== Tasks and exercises ==
1 – According to the vizdoom thread, in which framework did AdeelMufti replicate the results from scratch?
2 – Continue the vizdoom thread from its last line.

(Text shown Opens)

For a pure implementation using vizdoom only, you may want to check out this one:

https://github.com/AdeelMufti/WorldModels

@AdeelMufti was able to (somewhat) replicate the results from scratch in Chainer using his own wrapper over vizdoom, and I think this is what you are trying to do, so perhaps see what he is doing and compare with your approach?

Regards.

zmonoid commented 6 years ago

@hardmaru Thanks for your reply~

To my surprise, your preprocessing of frames also contributes a lot for the problem. This is actually inverting the image, just wonder why this help.

Anyway, thanks very much for your help~

def _process_frame(frame):
  obs = np.array(frame[0:400, :, :]).astype(np.float)/255.0
  obs = np.array(resize(obs, (SCREEN_Y, SCREEN_X)))
  obs = ((1.0 - obs) * 255).round().astype(np.uint8)

(Text shown Closes)
(Entries supplied Opens)

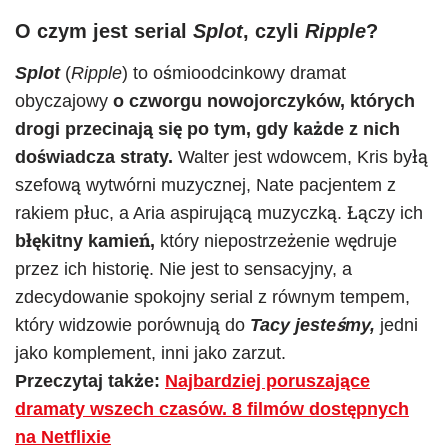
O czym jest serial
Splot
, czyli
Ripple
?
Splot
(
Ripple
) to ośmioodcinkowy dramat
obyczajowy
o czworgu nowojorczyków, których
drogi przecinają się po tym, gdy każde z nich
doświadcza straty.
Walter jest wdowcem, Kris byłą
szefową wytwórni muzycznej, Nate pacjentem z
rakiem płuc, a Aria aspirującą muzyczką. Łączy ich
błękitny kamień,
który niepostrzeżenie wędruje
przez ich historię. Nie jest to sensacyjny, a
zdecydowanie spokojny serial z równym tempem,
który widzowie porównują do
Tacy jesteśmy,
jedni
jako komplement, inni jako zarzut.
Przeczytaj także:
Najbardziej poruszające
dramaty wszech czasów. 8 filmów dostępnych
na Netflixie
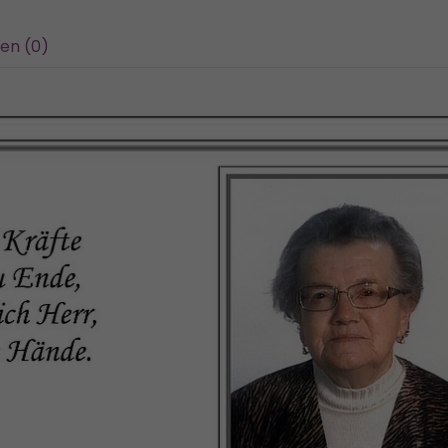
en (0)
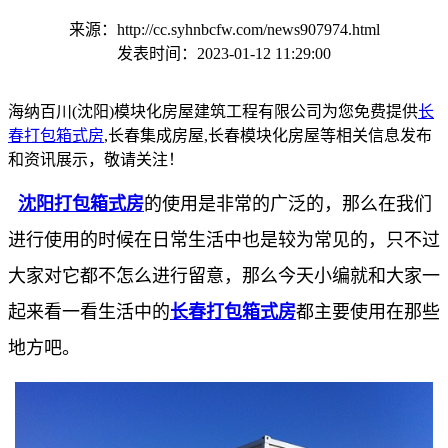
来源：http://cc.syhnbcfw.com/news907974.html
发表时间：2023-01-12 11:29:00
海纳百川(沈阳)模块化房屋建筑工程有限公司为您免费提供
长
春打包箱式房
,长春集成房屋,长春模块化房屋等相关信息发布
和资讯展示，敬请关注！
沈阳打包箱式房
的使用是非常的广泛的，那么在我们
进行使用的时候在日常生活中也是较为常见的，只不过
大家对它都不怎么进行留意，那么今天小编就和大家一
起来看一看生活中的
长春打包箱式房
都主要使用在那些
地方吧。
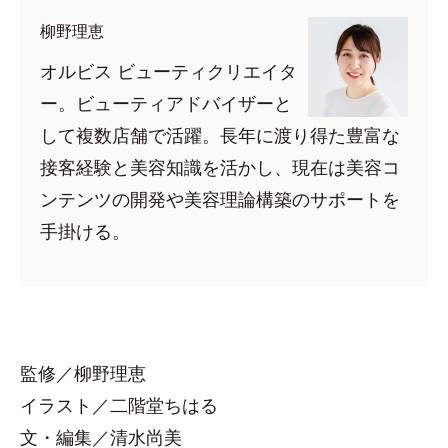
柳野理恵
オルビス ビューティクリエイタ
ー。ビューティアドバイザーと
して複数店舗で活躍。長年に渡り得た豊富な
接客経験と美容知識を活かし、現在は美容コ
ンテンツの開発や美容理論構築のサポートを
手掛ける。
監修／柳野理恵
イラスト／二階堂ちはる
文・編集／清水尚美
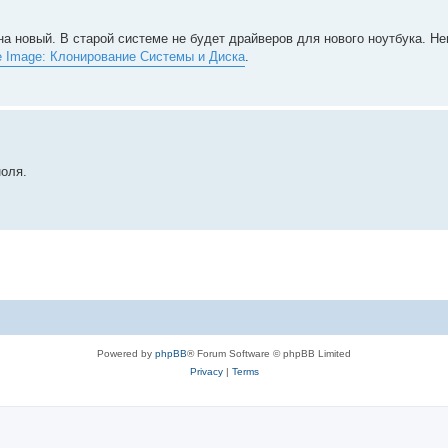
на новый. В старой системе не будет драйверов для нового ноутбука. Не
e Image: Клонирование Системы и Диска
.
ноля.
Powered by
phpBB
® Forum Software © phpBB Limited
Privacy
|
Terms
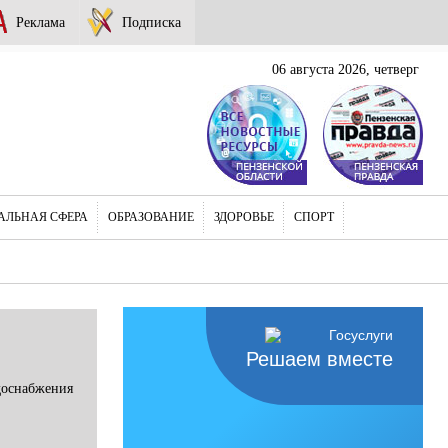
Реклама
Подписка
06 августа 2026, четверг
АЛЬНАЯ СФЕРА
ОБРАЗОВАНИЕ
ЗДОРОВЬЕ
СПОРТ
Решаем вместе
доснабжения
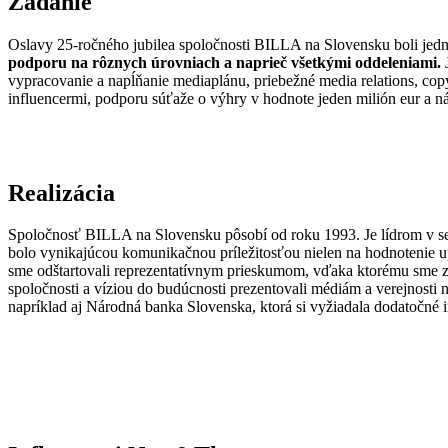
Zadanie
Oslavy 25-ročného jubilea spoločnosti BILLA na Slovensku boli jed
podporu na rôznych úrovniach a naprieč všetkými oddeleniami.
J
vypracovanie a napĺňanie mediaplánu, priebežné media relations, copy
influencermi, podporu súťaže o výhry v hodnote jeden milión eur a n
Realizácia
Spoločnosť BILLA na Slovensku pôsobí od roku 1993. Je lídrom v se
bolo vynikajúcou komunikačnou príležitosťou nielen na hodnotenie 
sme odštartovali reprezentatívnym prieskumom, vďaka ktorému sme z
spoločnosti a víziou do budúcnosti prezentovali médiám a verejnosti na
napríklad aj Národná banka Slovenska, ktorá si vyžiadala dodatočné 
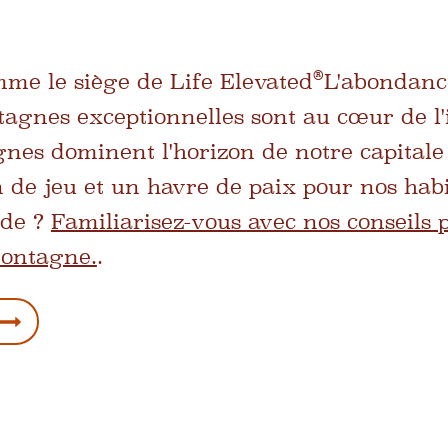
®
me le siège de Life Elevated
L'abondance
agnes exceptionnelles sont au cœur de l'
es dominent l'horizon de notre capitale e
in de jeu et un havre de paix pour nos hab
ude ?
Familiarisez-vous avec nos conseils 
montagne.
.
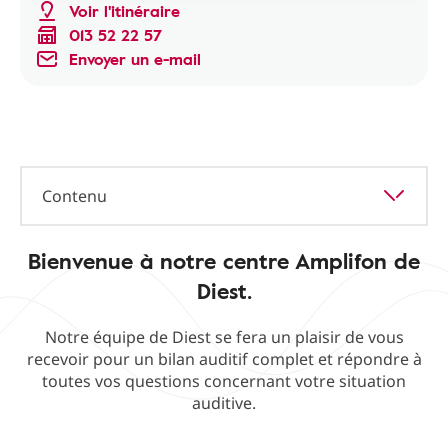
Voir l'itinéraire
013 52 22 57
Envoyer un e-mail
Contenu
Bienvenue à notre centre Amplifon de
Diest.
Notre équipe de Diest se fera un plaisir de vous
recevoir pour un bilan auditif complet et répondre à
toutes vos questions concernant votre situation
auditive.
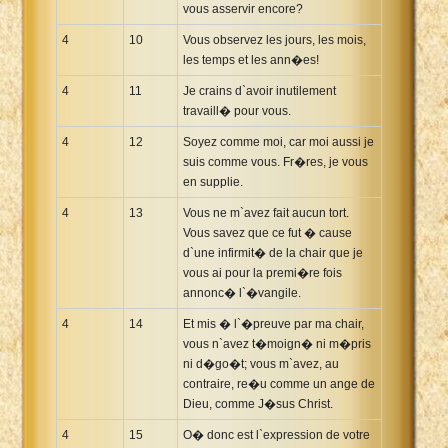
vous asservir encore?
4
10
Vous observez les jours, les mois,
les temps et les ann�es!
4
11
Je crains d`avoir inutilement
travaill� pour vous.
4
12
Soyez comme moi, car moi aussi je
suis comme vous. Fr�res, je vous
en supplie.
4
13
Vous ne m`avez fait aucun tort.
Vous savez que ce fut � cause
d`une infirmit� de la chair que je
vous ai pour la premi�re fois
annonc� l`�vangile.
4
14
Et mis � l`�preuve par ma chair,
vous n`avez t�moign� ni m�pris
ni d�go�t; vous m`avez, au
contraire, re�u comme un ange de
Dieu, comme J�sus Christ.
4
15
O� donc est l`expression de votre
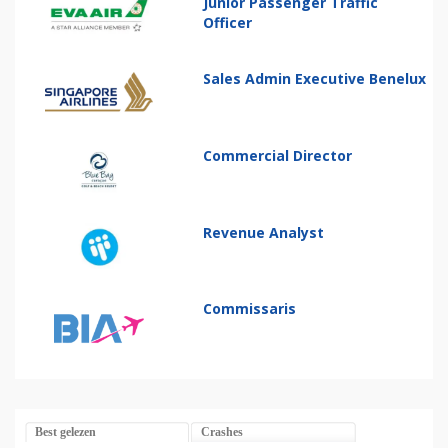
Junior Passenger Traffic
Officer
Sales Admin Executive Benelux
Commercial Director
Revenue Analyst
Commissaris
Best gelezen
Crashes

(Entries supplied Closes)

== Answers by item ==
1 – Chainer

2 –
  return obs
AdeelMufti commented 6 years ago

Hello @zmonoid. So sorry for the delay in checking this thread. I wasn't aware either that the difficult for the ppaquette_gym_doom was not set to default.

If you use the data collection method in my repo, with the custom wrapper around ViZDoom (it's extremely simple), I think it works decently well. When training a full World Models agent, it's able to get decent scores, but not as high as @hardmaru. I suspect some careful manipulation of temperature will help push it higher.

Good luck!